Und dennoch gibt es viel Optimierungsbedarf. Nur der Vollständigkeit halber, damit kein idealisierendes Bild entsteht ...
30 Jahre Frauen im finnischen Militär: Sexismus bleibt Alltag

„Dass man als Frau im Militär dumme Sprüche hört, war zu erwarten“, sagt eine Betroffene gegenüber der Zeitung. „Aber in welchem Ausmaß man auf sexuelle Weise herabgewürdigt wird – damit habe ich nicht gerechnet.“

Von Unterstellungen, sie hätten sich durch sexuelle Gefälligkeiten befördern lassen, über Beschimpfungen als „Hure“ bis hin zu Witzen über Vergewaltigung und Mord – der Ton sei oft brutal, so die Aussagen mehrerer Frauen.

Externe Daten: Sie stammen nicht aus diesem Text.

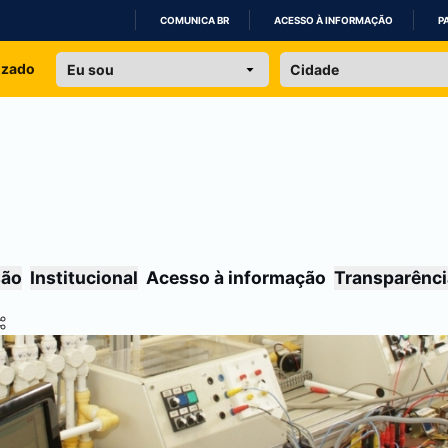
COMUNICA BR
ACESSO À INFORMAÇÃO
P
IR
izado
PARA
O
CONTEÚDO
são
Institucional
Acesso à informação
Transparênci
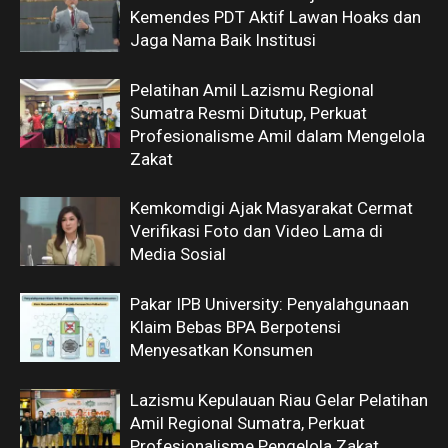
Kemendes PDT Aktif Lawan Hoaks dan
Jaga Nama Baik Institusi
Pelatihan Amil Lazismu Regional
Sumatra Resmi Ditutup, Perkuat
Profesionalisme Amil dalam Mengelola
Zakat
Kemkomdigi Ajak Masyarakat Cermat
Verifikasi Foto dan Video Lama di
Media Sosial
Pakar IPB University: Penyalahgunaan
Klaim Bebas BPA Berpotensi
Menyesatkan Konsumen
Lazismu Kepulauan Riau Gelar Pelatihan
Amil Regional Sumatra, Perkuat
Profesionalisme Pengelola Zakat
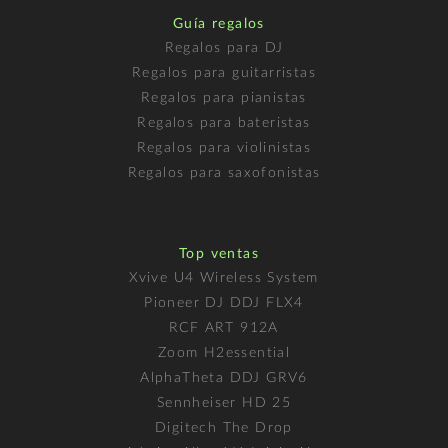
Guía regalos
Regalos para DJ
Regalos para guitarristas
Regalos para pianistas
Regalos para bateristas
Regalos para violinistas
Regalos para saxofonistas
Top ventas
Xvive U4 Wireless System
Pioneer DJ DDJ FLX4
RCF ART 912A
Zoom H2essential
AlphaTheta DDJ GRV6
Sennheiser HD 25
Digitech The Drop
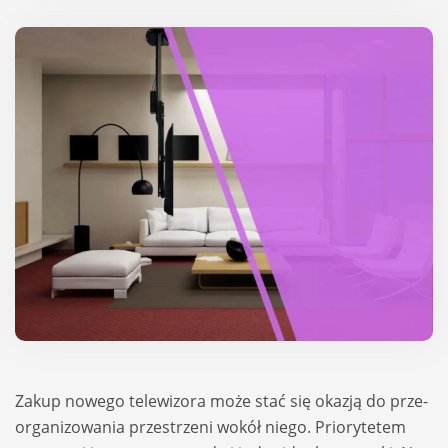
Zakup nowego tele­wi­zora może stać się oka­zją do prze­
or­ga­ni­zo­wa­nia prze­strzeni wokół niego. Prio­ry­te­tem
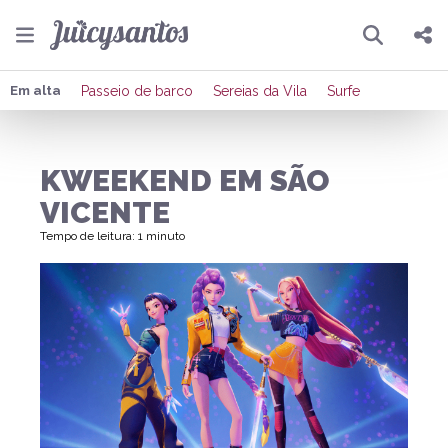
Pesquisar
Compartilhar
Em alta
Passeio de barco
Sereias da Vila
Surfe
Copiar o link
KWEEKEND EM SÃO
Enviar por Whatsapp
VICENTE
Publicar no Facebook
Tempo de leitura: 1 minuto
Publicar no X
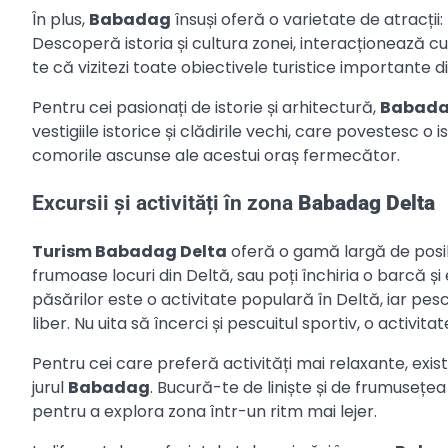
În plus,
Babadag
însuși oferă o varietate de atracții:
Descoperă istoria și cultura zonei, interacționează cu
te că vizitezi toate obiectivele turistice importante d
Pentru cei pasionați de istorie și arhitectură,
Babad
vestigiile istorice și clădirile vechi, care povestesc 
comorile ascunse ale acestui oraș fermecător.
Excursii și activități în zona
Babadag Delta
Turism Babadag Delta
oferă o gamă largă de posibi
frumoase locuri din Deltă, sau poți închiria o barcă 
păsărilor este o activitate populară în Deltă, iar pe
liber. Nu uita să încerci și pescuitul sportiv, o activi
Pentru cei care preferă activități mai relaxante, exist
jurul
Babadag
. Bucură-te de liniște și de frumusețea 
pentru a explora zona într-un ritm mai lejer.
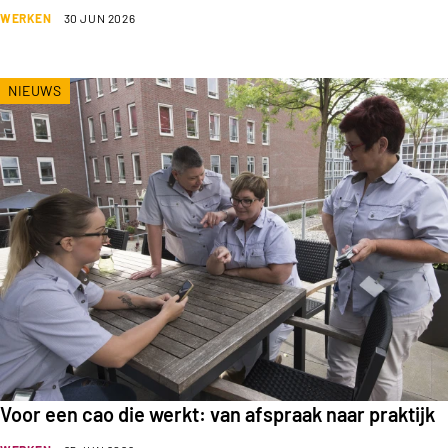
WERKEN
30 JUN 2026
NIEUWS
Voor een cao die werkt: van afspraak naar praktijk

Die finnischen Streitkräfte erkennen das Problem offiziell an.

„Auch die Kasernen sind nicht frei von gesellschaftlichen Entwicklungen – und dazu gehört leider auch Frauenfeindlichkeit“, heißt es vonseiten des Verteidigungskommandos, schreibt HS. Laut Sozialdienstleiter Hannu Maijanen basieren viele Hinweise auf Rückmeldungen aus Umfragen unter Wehrpflichtigen.
https://www.nordisch.info/finnland/30-jahre-frauen-im-finnischen-militaer-sexismus-bleibt-alltag/

... und nun wieder zur Diskriminierung der Männer.